Now, there is even another application case which I haven’t thought about in the beginning: Assume we have huge data set for which we don’t even do a hierarchical model, but evaluating the likelihood would take ages on a single core. With a map_rect which supports shared parameters, this would be straightforward to do in an efficient way. That is, we would split the data set in a few slices and send out the shared parameter array to each node (and not send any slice-specific parameter array at all).
So shared parameters improve performance for cases where you can apply them - and I think in about any problem there will be shared parameters. This is just the more general version of the function and if you see a n easy way to handle the mixed cases (vv, vd, dv) with a single and tight code base, we should do that immediately.
I hope this clarifies your understanding… I am happy to have a call.
I see - seems like the shared parameters can be thought of as effectively another type of data in these cases (versus a collection we are mapping or reducing over), is that right?

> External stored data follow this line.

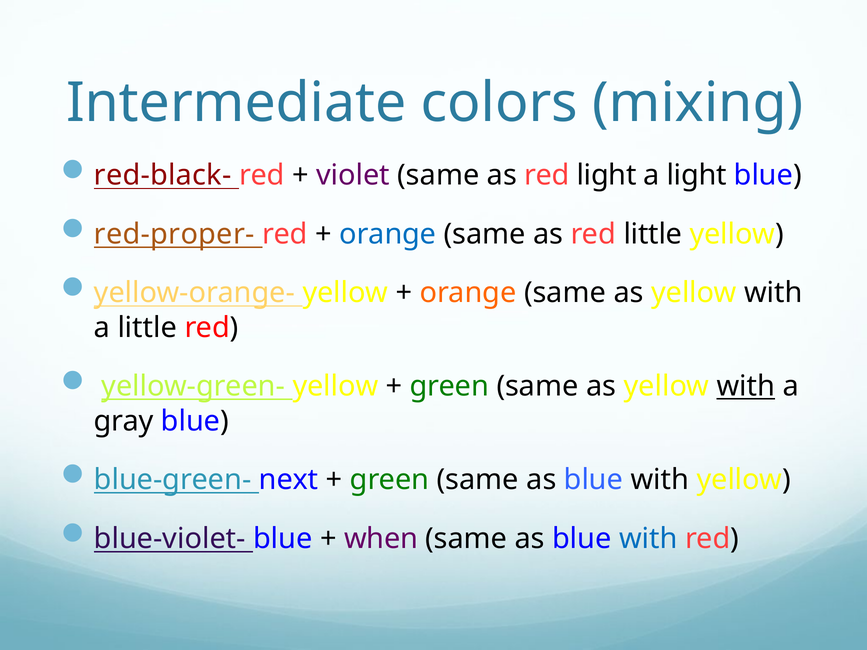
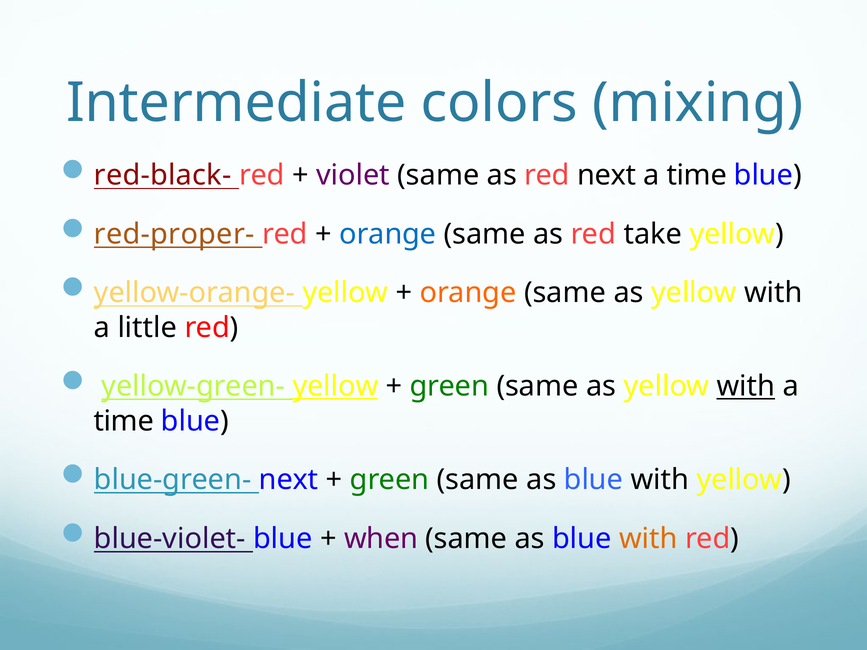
red light: light -> next
light at (697, 175): light -> time
red little: little -> take
yellow at (335, 386) underline: none -> present
gray at (124, 421): gray -> time
with at (648, 539) colour: blue -> orange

Seems like the functor or closure approaches we talked about above would be the natural way to do it once we have language support.
Did you see my question about reduce above?
shared parameters… to me its not quite data, but you are right in that a closure thing where you curry the shared arguments to a functor would be the concept to use. However, I doubt that this will ever work for these functors which we use for MPI. The reason is that we only ever transfer types, but not any serialized functor over the wire to the childs.
I haven’t tried any static reduce, no and I am not sure if that’s applicable. My general take from the _lpdf thing which does accumulation is that it apparently does not buy you much performance. So the user should really just program up a map_rect where each function call returns an array with a single element which is the lpdf value. Aggregating that directly does not make a huge difference for the performance of the programs which I tested. It can well be that I did a mistake in my programs though such that performance was spoiled. However, as of now we should focus on the map_rect (ideally directly with a shared parameter interface, but only if that is doable quickly).
After all we are talking here about days to few h compute time improvements… and finally I can leverage our 1.5k CPUs here.